The Costa Rica Star is an English-language news publication that has been online since late 2011. As of 2014, the focus of this website was to cater to the English-speaking expatriate population in Costa Rica, particularly those living in the Central Valley and in the province of Guanacaste.

== History ==
The website's About page indicates that The Costa Rica Star was founded in December 2011 by a Canadian citizen living in Costa Rica as a full-time legal resident. One of the first articles on the site reported on the death of British political author and thinker Christopher Hitchens, who died on 15 December 2011. The website's Facebook Timeline had more than 90,000 followers as of January 2020

== Style of reporting ==
Many of the articles published by The Costa Rica Star are based on news stories found on Spanish-language media websites of Costa Rica such as Costa Rica Hoy and La Nacion. The authors add context deemed useful to expatriate readers and foreigners and constantly links to original sources, and Wikipedia seems to be a favorite source for fact checking. The Costa Rica Star invites contributions from citizen journalists and has a signup page for this purpose.

=== Paul Watson ===
On May 13, 2012, The Costa Rica Star reported on the arrest of Paul Watson, founder of the Sea Shepherd Conservation Society, by German law enforcement officials in Frankfurt. From that day on, it reported extensively on Watson, once eliciting comments from Watson himself through the website's Facebook commenting plugin. On this matter, The Costa Rica Star also published press communications written by Paul Watson for the Sea Shepherd Conservation Society, as well as an official response from the International Whale Protection Organization.

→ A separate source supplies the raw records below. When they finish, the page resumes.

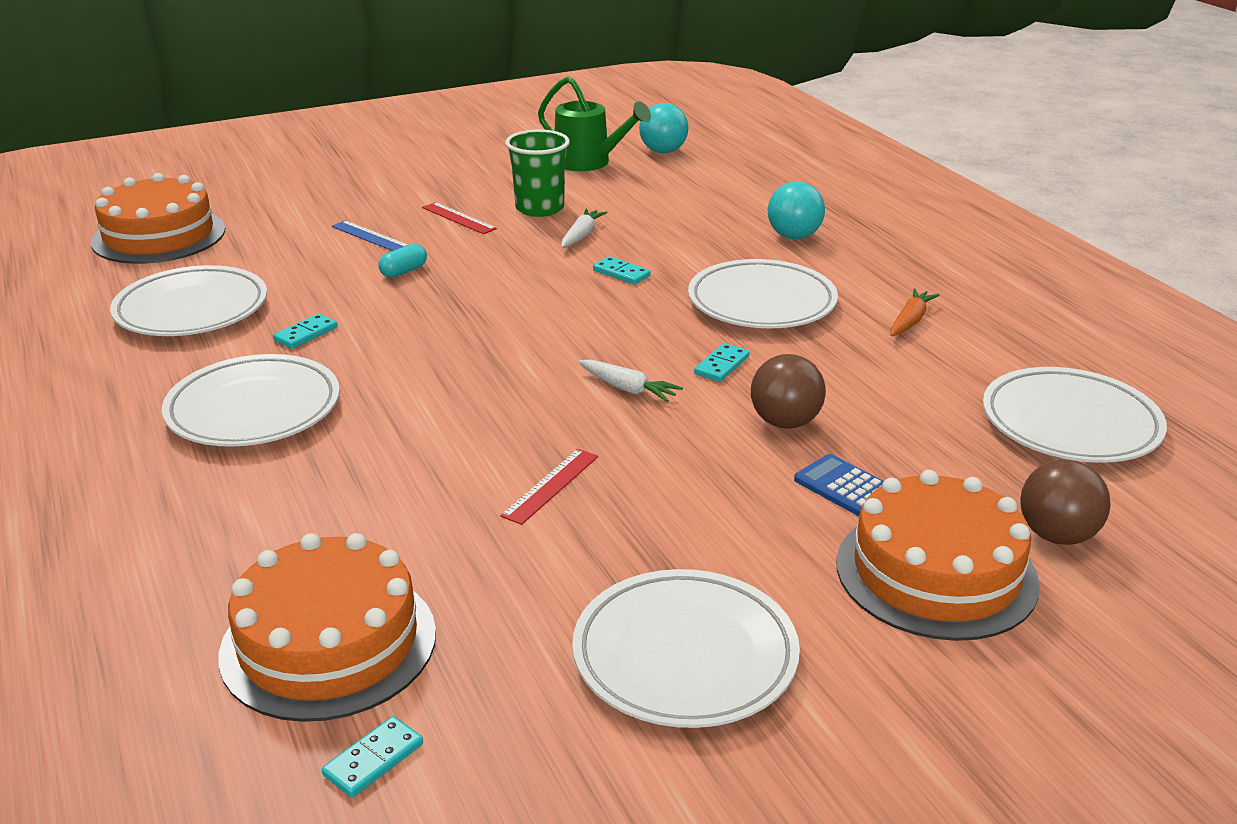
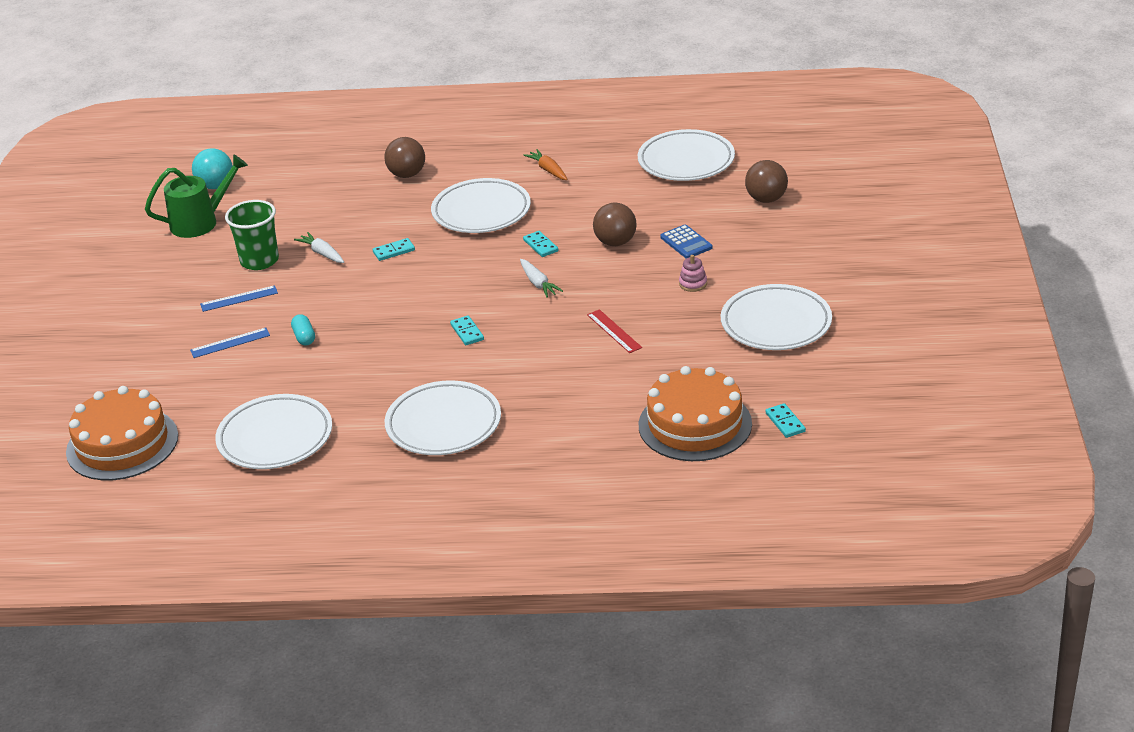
camera: 60 degrees left, 5 degrees up
(305, 334) = (360, 392): turquoise domino -> turquoise domino (467, 332)
(458, 218) = (239, 298): red ruler -> blue ruler
(628, 389) = (538, 283): white carrot -> white carrot turned 90 degrees clockwise
(735, 526) = (693, 284): none -> pink stacking toy
(794, 236) = (407, 174): turquoise ball -> brown ball
(845, 487) = (686, 242): blue calculator -> blue calculator turned 105 degrees counterclockwise
(936, 572) = (768, 240): orange cake -> none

=== War on drugs reporting ===
The Costa Rica Star routinely reports on matters related to the war on drugs as they affect Costa Rica and Central America. In July 2013, an article entitled "Snow Job: U.S. Air Force Flies Cocaine from Costa Rica to Miami", was the first English-language news report of a cargo airlift operation involving 24 tons of seized cocaine flown out of the Daniel Oduber Quiros International Airport for destruction on U.S. soil. In August 2013, The Costa Rica Star reported on the drug interdiction operations of the USS Rentz, which seized 963 kilos of cocaine from a fishing vessel flying the Costa Rican flag near the Galapagos Islands. The Costa Rica Star reported that the fishing vessel sank after being taken in two by the USS Rentz, a fact that the U.S. Embassy denied on Twitter; however, ship logs and reports from Costa Rican law enforcement agencies confirmed the sinking.

=== Social experiment controversy ===
In early 2014, The Costa Rica Star published an old and inaccurate article about changes to Costa Rica's stance on perpetual tourism, which were purportedly slated to take place in March 2014. The article caused commotion among the expatriate community of Costa Rica, which turned into consternation once it was revealed as old and incorrect. The Costa Rica Star claimed that the publication was part of a social experiment to illustrate the dangers of misinformation; one reader who was not amused organized a petition to boycott advertising on the site.

== Recognition ==
The editor of The Costa Rica Star was once interviewed by El Financiero, a business weekly published by the leading Spanish daily Grupo Nacion. The publication has also been mentioned by The Times of Israel, the Sea Shepherd Conservation Society, BBC News, Quartz, and UNESCO for its coverage of International Jazz Day 2012.

=== Brian Pallister investigation ===
On April 16, 2016, The Costa Rica Star heeded a request by Canadian news media outlets to look into the assets owned by Brian Pallister, a conservative politician and the Leader of the Opposition of the Manitoba Legislative Assembly at the time. The investigation revealed that Pallister was president of a Finca Deneter Doce, Sociedad Anónima, a holding company for three pieces of real estate in the highly sought-after coastal district of Tamarindo, in the northwestern province of Guanacaste. Pallister had been under fire for spending too much time in Costa Rica when he should have been minding his legislative duties. The Canadian Broadcasting Corporation and the Winnipeg Free Press cited the investigative work of The Costa Rica Star, even as a spokesperson of the Progressive Conservative Party asserted that Pallister did not conduct business or owned properties in Costa Rica, although public records proved otherwise.